▶ _Using the information_
• 1. List every area that the testnet thread says the standard testing covers.
• 2. Reproduce word for word the testnet thread from "After that, we" to "nodes the better.".
• 3. In the testnet thread, at what rate and for how long is the stress test run after the internal test net is rebuilt?

▶ _Source document_
********************

If there are any operations that should be tested intensively, we will cooperate.

I think there are things that even individual users can do.

4 Likes

Thankyou @GodTanu I will speak to the team and make sure I give you the correct information.

We have an automated test suite which is run and documented in code, I just need to check the exact manual tests to give you the right information :+1:

I think for individual users - definitely everything in the wallet, is very useful, especially the more advanced features (aggregates, multi-sig, restrictions) but I will get a better list shortly

Sweet! Awesome breakdown. Much appreciated as always

1 Like

@GodTanu, I hope this translates ok, let me know if not:

The tests from right now will be:

  1. Rebuild the internal test net with 500 nodes and reset.
  2. Run stress at 130tps for 12 hours
  3. If that passes the increase a lot (300-1000tps) until it overloads, stop, check that it recovers
  4. If that passes, release to the community

:point_up: is happening for the next 2-4 days

After that, we will wait for community nodes to join, some community testing, NEMtus testing and then run stress/performance test on the public network and make sure the results are still ok.

The standard testing covers:

  1. The “normal” chain transactions (transfer, aggregate, multi-sig, proofs etc)
  2. Finality and voting. More nodes the better.
  3. Stress and perf testing
  4. Harvesting different config(remote, local, delegated)
  5. Monitoring(good to have some community verify the setup)
  6. Restrictions
  7. Rollbacks of nodes
  8. CLI

There are also some manual tests which are not documented in a way that is easy to communicate just now, they focus on specific patches

There is a repo for this testing as well which documents the tests in the code::

Any individual testing that the community can do is very very useful and we encourage everyone to test as much as possible after the testnet is reset, it will make Symbol better for everyone

6 Likes

results of testing mean those one that are you doing this week and beginnig of next week right? Or are you talking about other testing that will happen later? @DaveH

Correct, the testing that is planned for next week (including the NemTus and our subsequent stress test), it won’t be complete at the beginning, more likely the end. See message above your reply for details of what it includes

3 Likes

********************

▶ _Dataset excerpt_

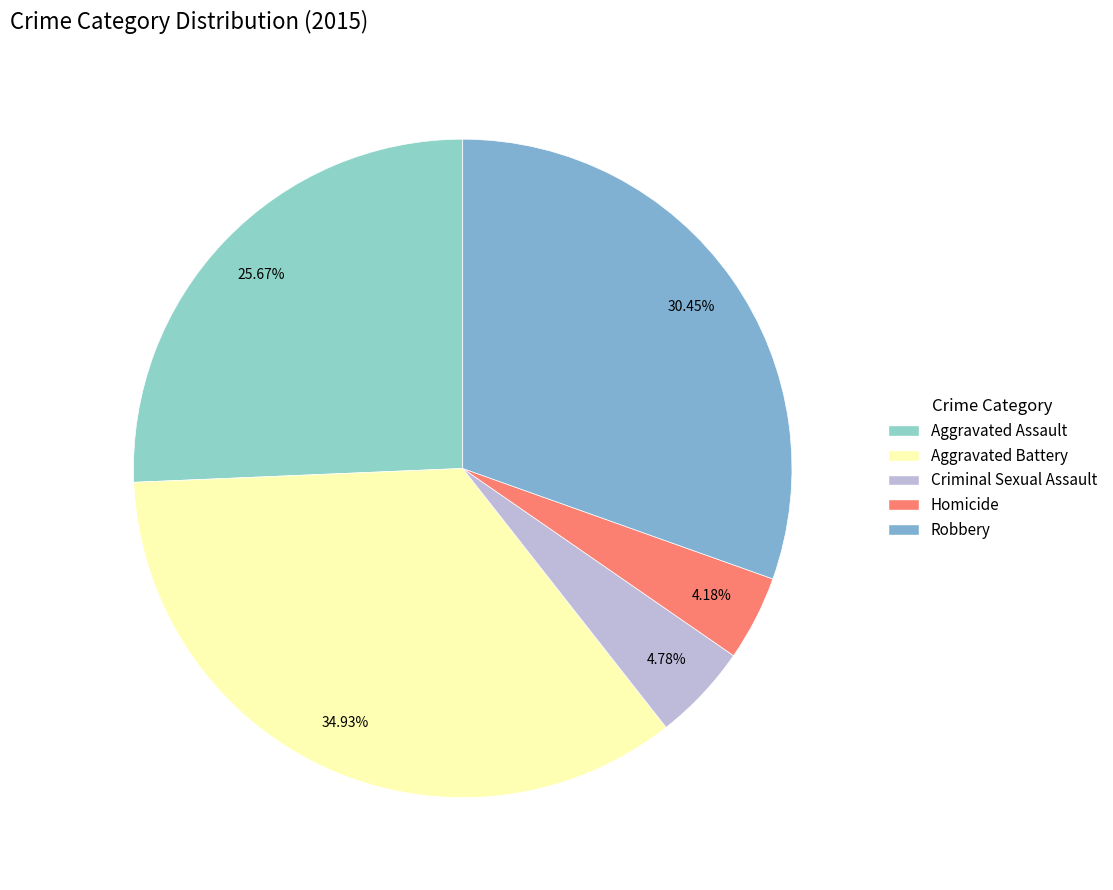

Is it true that Aggravated Assault is 26% of the pie?

True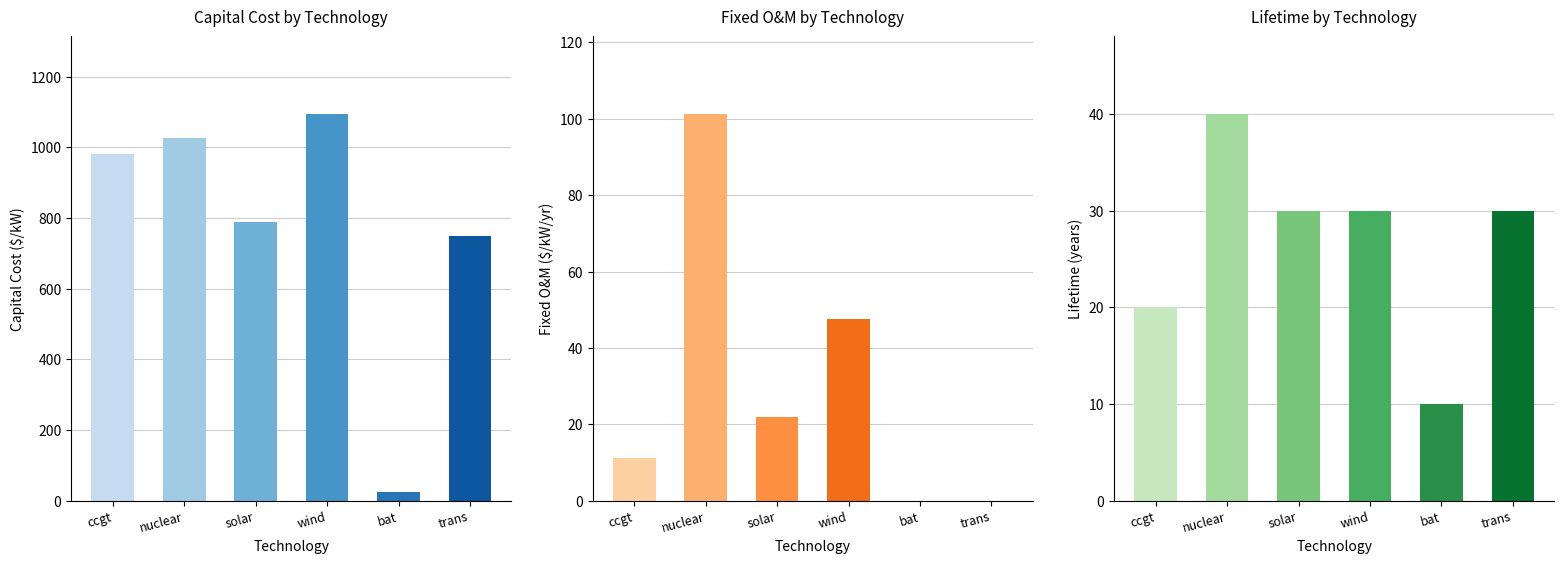

Count the life values in the range 20 to 30.

4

********************

▶ _Expected responses_
• 1.
1. The "normal" chain transactions (transfer, aggregate, multi-sig, proofs etc)
2. Finality and voting
3. Stress and perf testing
4. Harvesting different config (remote, local, delegated)
5. Monitoring
6. Restrictions
7. Rollbacks of nodes
8. CLI

• 2.
After that, we will wait for community nodes to join, some community testing, NEMtus testing and then run stress/performance test on the public network and make sure the results are still ok.

The standard testing covers:

  1. The “normal” chain transactions (transfer, aggregate, multi-sig, proofs etc)
  2. Finality and voting. More nodes the better.

• 3. At 130tps for 12 hours.